Boyajian consistently posted excellent results throughout the year, winning a total of four gold balls, including his first at the Easter Bowl in April, his second and third at the USTA National Clay Court Championships in July, where he swept the singles and doubles titles, and his fourth at the USTA National Championships in August.

Other highlights for the talented right-hander during the year include winning the boys’ 18 singles title at the USTA National Open Championships in Tallahassee, Fla., as well as the doubles title at the Florida Open. He also finished runner-up in doubles at two USTA National Championships in Tampa and Naples and reached the singles quarterfinals as a qualifier at the boys’ 18s Orange Bowl, held last week in Key Biscayne, Fla.

Lauren Embree’s Year to Remember

Lauren Embree battled for almost three hours in her semifinal match against Andreea Mitu before winning, 6-7 (1), 6-2, 7-6 (6)© juniortennis.com
2006 was an outstanding year for Lauren Embree, who has consistently been at the top of the national rankings since 2003 and is currently ranked first in the USTA girls’ 16s.

Embree, a 15-year-old from Marco Island, Fla., added three more gold balls to her already impressive resume, when she swept the singles and doubles titles at the girls’ 16 USTA National Championships in August and won the doubles title with partner Jessica Alexander at the Easter Bowl in April. She now has a total of seven in her young career.
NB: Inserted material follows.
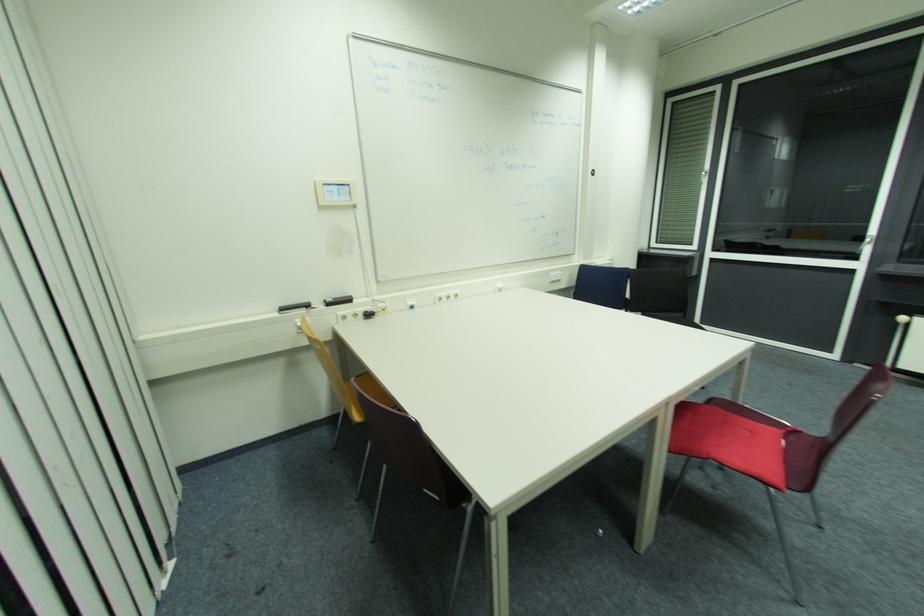
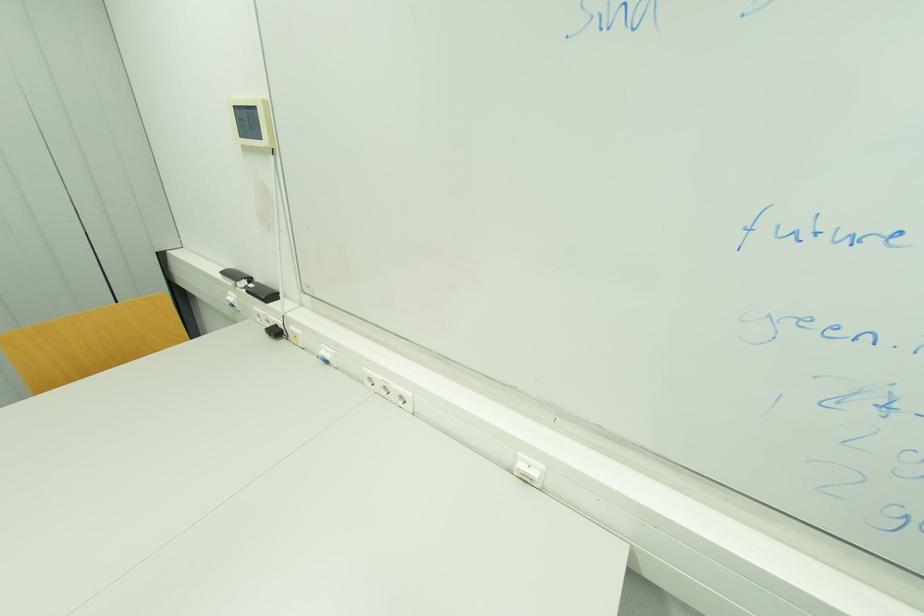
Find the pixel in the second image that matches (x=416, y=309) in the first image.

(330, 362)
Among her other results from 2006, Embree won the doubles title, again with Alexander, and reached the singles final at the girls’ 16 Orange Bowl in early December, advanced to the doubles semifinals at the USTA National Clay Court Championships in July, and claimed doubles titles at two USTA National Open Championships, both with Chelsea Preeg, in Tampa, Fla., in February and in Naples, Fla., in May.

Other junior highlights from 2006:

Mallory Burdette picked up two gold balls in 2006 – a singles title at the girls’ 18 USTA National Clay Court Championships, where she also finished in third place in doubles, and a doubles title at the girls’ 18 USTA National Championships.

Nicole Gibbs has been ranked No. 1 in both the girl's 12s and 14s in 2006. Her results this year include winning her second career gold ball at the girls' 14 Clay Courts, reaching the singles final at the USTA National Championships, and finishing in third place in singles at the Easter Bowl 14s.

Currently ranked ninth in the girls’ 14s, Whitney Kay earned the first three gold balls of her career this year, sweeping the girls’ 12 USTA Spring National Championships and the doubles title at the girls’ 14 National Clay Courts. She also won two USTA girls’ 14 National Open titles.

Dennis Kudla, a 14-year-old from Arlington, Va., who is now ranked first in the country in the boys' 14s, had a sensational year, highlighted by winning three gold balls – in singles and doubles (with Junior Ore) at the boys' 14 USTA National Clay Court Championships and in doubles (again with Ore) at the boys' 14 USTA National Championships. He also swept the singles and doubles titles twice this year at National Open tournaments.

Chanelle Van Nguyen, now ranked second in the girls’ 12s, had some big results at the most prestigious girls’ 12 tournaments in the country. She won three gold balls in 2006, capturing the doubles title – and finishing in third place in singles – at both the USTA Spring National Championships and the USTA National Clay Court Championships. She also took home the singles title and finished in third place in doubles at the USTA National Hard Court Championships.

Currently ranked third in the boys’ 14s, Junior Ore of Gaithersburg, Md., won three gold balls in 2006, two at the USTA National Championships, where he swept the singles and doubles titles, and one at the Clay Courts. He teamed with Denis Kudla to win both boys' 14 doubles crowns.

Gordon Watson started the year ranked 40th in the boys’ 12s and eventually moved up to No. 1 in the division. Along the way, he swept the singles and doubles titles at the USTA National Hard Court Championships, captured the singles title at the USTA National Clay Courts, and reached the final at the USTA Spring National Championships.